The committee considered a number of potential equality issues that were raised at scoping and in stakeholder submissions:

  • A patient organisation submission highlighted that a higher proportion of people with highly active RRMS are female than male. The committee noted that the issue of sex-related disease prevalence could not be addressed in a NICE technology appraisal.

  • The committee noted that the onset of MS may coincide with family planning and recalled that most high-efficacy disease-modifying therapies cannot be used in pregnancy or when pregnancy is planned. Pregnancy and maternity are protected characteristics under the Equality Act 2010. The committee recalled that natalizumab had proven safety data in pregnancy, so a positive recommendation for natalizumab in highly active RRMS would address this unmet need. The committee thought that this was an uncaptured benefit in its decision making (see section 3.24).

  • A professional organisation also stated that currently, people with highly active RRMS have to wait for another, potentially disabling relapse to meet the criteria for rapidly evolving severe RRMS to access natalizumab. The committee noted that this was not an equality issue.

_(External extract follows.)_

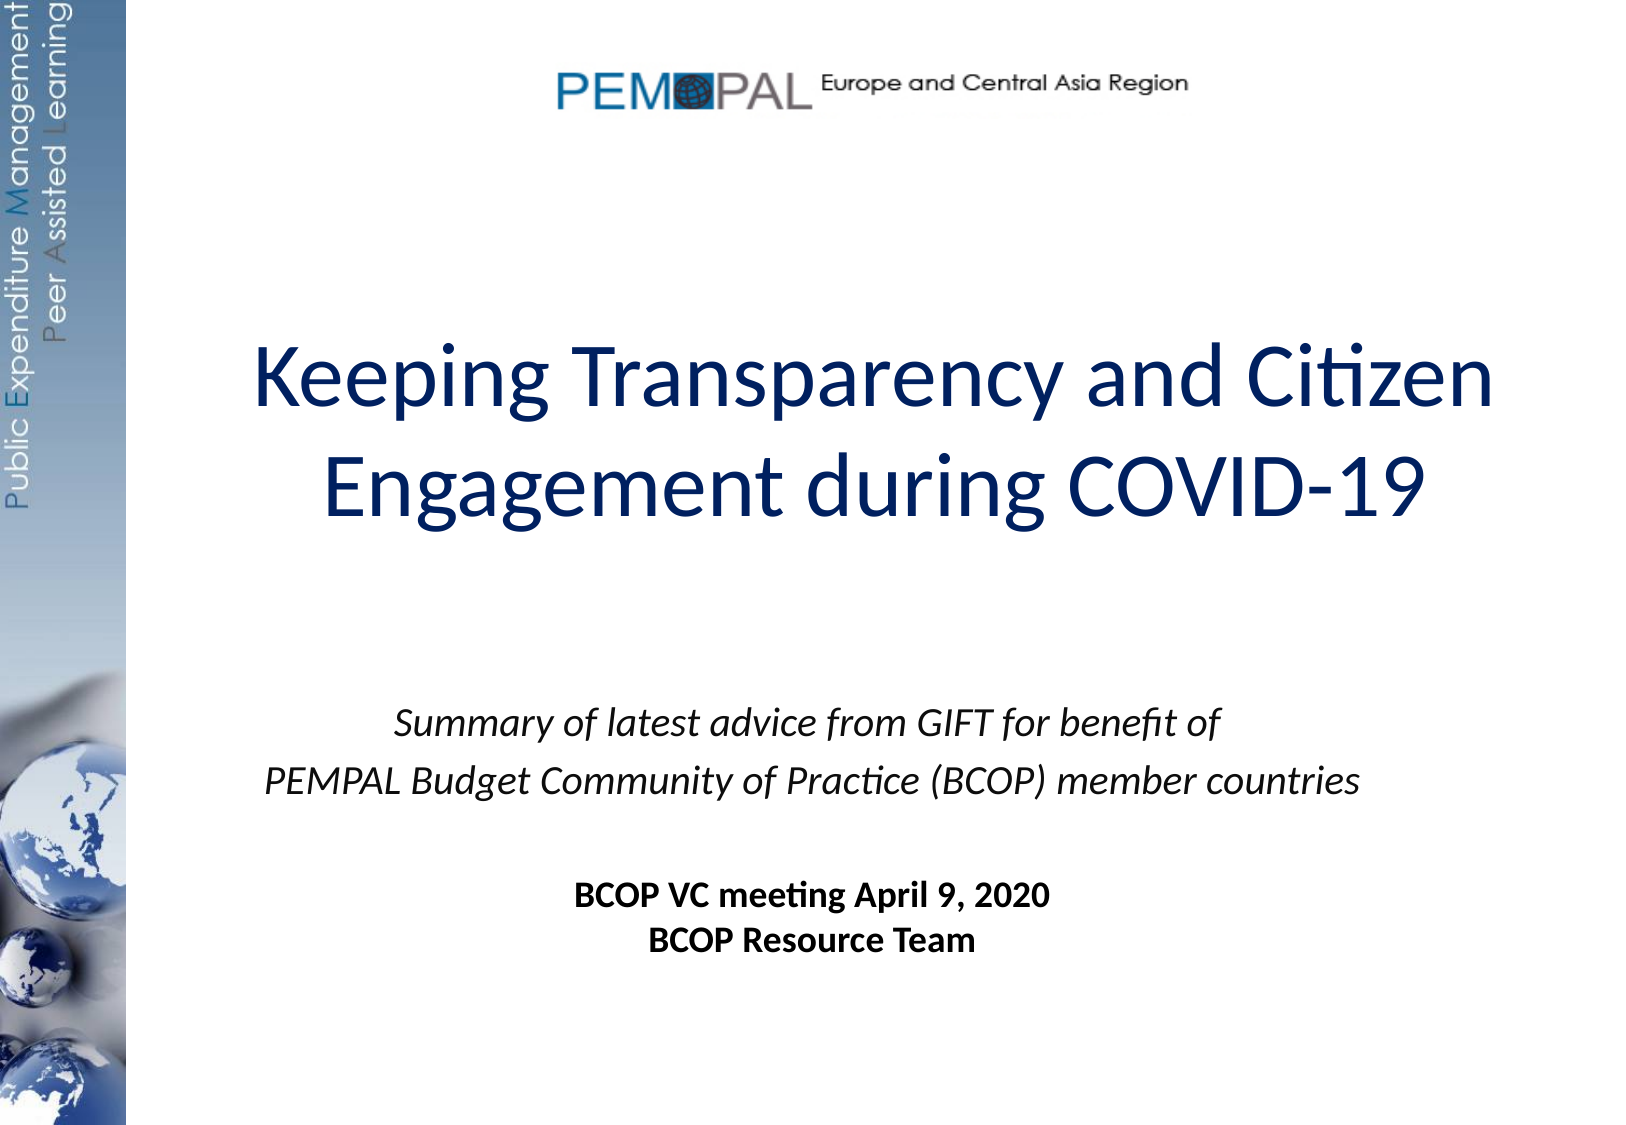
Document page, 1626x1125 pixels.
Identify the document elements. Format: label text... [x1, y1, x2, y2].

  • At scoping, it was raised that because natalizumab has the potential for home administration, a negative recommendation would disproportionately affect people who live far from a treatment centre. This is particularly the case for people for whom travelling is difficult, or who have more limited access to transport. The committee recalled that its recommendation included both subcutaneous and intravenous natalizumab (originator).

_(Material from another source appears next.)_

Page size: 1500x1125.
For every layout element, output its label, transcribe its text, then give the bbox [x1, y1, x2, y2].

  • At consultation, a professional organisation highlighted that people with MS who are older often have a higher risk of infections or have comorbidities that complicate management decisions. These people would benefit more from natalizumab's non-immunosuppressive mechanism of action. The committee considered this in its decision making.

    The committee considered the equalities issues in its decision making.

Conclusion

Recommendation

3.27

The committee concluded that there were uncertainties in the cost-effectiveness evidence. But, when also considering uncaptured benefits, natalizumab (subcutaneous originator and intravenous biosimilar) were cost-effective treatments when the characteristics of the person and the activity of their MS mean that cladribine is not suitable. But natalizumab (intravenous originator) was not. So, in this population, natalizumab (subcutaneous originator and intravenous biosimilar) can be used but natalizumab (intravenous originator) should not be used.